Shortly after the initial release, Psygnosis announced that due to a licensing disagreement with the Fédération Internationale de l'Automobile, Formula One Administration Ltd, and Giss Licensing BV, Formula 1 97 would be repackaged and re-released with a different title and without the official Formula One logos.

==Reception==

Formula 1 97 was a best-seller in the UK. In August 1998, the game's PlayStation version received a "Platinum" sales award from the Verband der Unterhaltungssoftware Deutschland (VUD), indicating sales of at least 200,000 units across Germany, Austria and Switzerland.

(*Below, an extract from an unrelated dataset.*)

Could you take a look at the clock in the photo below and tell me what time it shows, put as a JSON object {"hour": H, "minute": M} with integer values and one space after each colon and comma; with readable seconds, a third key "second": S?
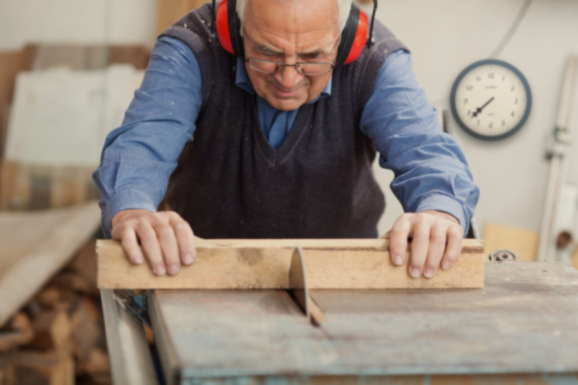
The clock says {"hour": 7, "minute": 38}
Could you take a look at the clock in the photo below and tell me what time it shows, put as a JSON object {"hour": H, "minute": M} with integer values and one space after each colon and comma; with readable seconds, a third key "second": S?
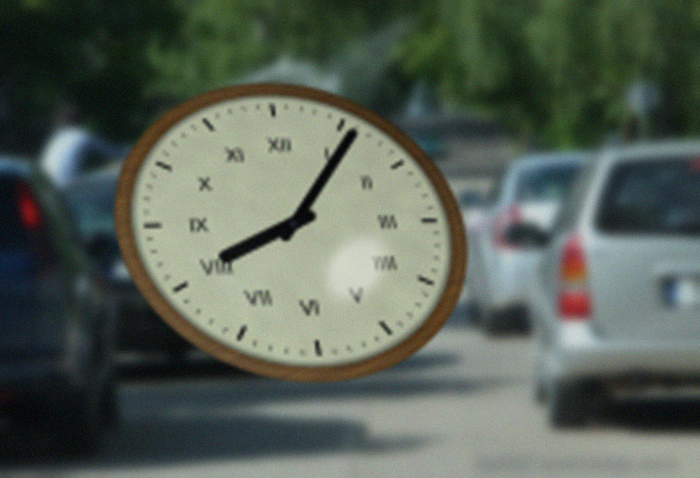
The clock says {"hour": 8, "minute": 6}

Reviews for Formula 1 97 were overwhelmingly positive. IGN stated the game is a "significant jump" from Formula 1. GameSpot said "Formula 1 CE is so much more than a racing game. It is a world-class simulation that offers such depth of gameplay, you'll think most other racing games are just Pole Position with a better graphics engine." Critics widely applauded the comprehensive Formula 1 licensing, numerous car setup options, realistic sound effects, and overall authentic Formula 1 feel. At the same time, the majority were enthusiastic about the arcade mode, saying it both opens the game up to players other than simulation fanatics and offers simulation fanatics a more relaxed way of enjoying the game. GamePro dissented on this point, contending that the arcade mode's "power-slide-heavy style feels almost silly and lacks the oomph to attract arcade gamers."

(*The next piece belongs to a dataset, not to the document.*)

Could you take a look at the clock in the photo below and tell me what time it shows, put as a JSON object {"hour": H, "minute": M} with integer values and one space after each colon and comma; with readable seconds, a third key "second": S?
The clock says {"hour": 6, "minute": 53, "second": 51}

Critics laid the most praise on the controls in the Grand Prix mode, commenting that they are maximally accurate, realistic, and challenging yet fair and rewarding. GamePro summed up, "If you have the skills, they come shining through, but rookies will have a tough time staying on the track." Most critics were also highly satisfied with the varied A.I. displayed by different drivers, saying it makes racing unpredictable and forces the player to pay close attention and continuously adjust their strategy rather than relying on a single method of overcoming opponents.

Most critics also praised the detailed graphics. While they also noted a good deal of pop-up, GameSpot argued this was a necessary trade-off for the game's combination of high detail and absence of slowdown, and Kelly Rickards argued in Electronic Gaming Monthly, "Ironically, [the pop-up] adds realism as it's difficult to see far away in a real F1 car at speed."

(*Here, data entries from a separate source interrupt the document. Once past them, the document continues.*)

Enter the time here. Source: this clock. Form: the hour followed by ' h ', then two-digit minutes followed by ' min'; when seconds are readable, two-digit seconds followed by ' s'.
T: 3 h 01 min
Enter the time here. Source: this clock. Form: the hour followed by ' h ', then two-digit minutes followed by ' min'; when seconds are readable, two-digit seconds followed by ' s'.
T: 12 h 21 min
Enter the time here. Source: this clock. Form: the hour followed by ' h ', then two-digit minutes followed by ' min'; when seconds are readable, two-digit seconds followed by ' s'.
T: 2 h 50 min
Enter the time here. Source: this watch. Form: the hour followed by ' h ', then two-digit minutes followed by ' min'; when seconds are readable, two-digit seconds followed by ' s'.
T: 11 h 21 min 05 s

Official UK PlayStation Magazine said it was a big improvement in every regard over the previous game, and that the "graphics engine is faster, running at 25 fps, even with a dozen cars on the screen. The increased detail is most apparent in Grand Prix mode. All the cars are now fully deformable, and stray bits of debris stay on the track. Prepare to be stunned."

Review scores
| Publication | Score |
|---|---|
| Electronic Gaming Monthly | 8.25/10 (PS1) |
| GameSpot | 7.9/10 (PS1) |
| IGN | 9/10 (PS1) |
| PlayStation Official Magazine – UK | 9/10 |
| PC PowerPlay | 77% (PC) |

==Legal issues==
The game was hit by legal wranglings with the FIA (Formula One's governing body) objecting to the use of the FIA logo on the game's packaging. The game was withdrawn from shops six weeks after its release. It was re-released without the offending logo, but the FIA were still unhappy. However, the FIA lost the court case, and the game continued to be sold without the logo. Another problem faced was the use of the name and image of then-Williams F1-driver Jacques Villeneuve, after he had copyrighted both. The game shows a silhouette for the driver's image. Murray Walker refers to him as "Williams Numberone" or "The Canadian", however on the game menu, they list him as Driverone Williams; this problem is easily sidestepped by the addition of a driver name edit function. The game also has unused voice clips for Jacques Villeneuve, that can be found via hacking methods. This idea proved popular and re-appeared in Formula 1 98, but was not used for any of the following games. The driver name edit function is also used to enter codes to unlock the Aida, Adelaide, Silverstone (1960s look), a mirrored version of the original game's bonus track, and others, such as raining frogs and the cars having the ability to hover.

All alcohol and tobacco sponsors are censored, for example trackside adverts saying Faster instead of Fosters, since such advertisements were illegal in some countries.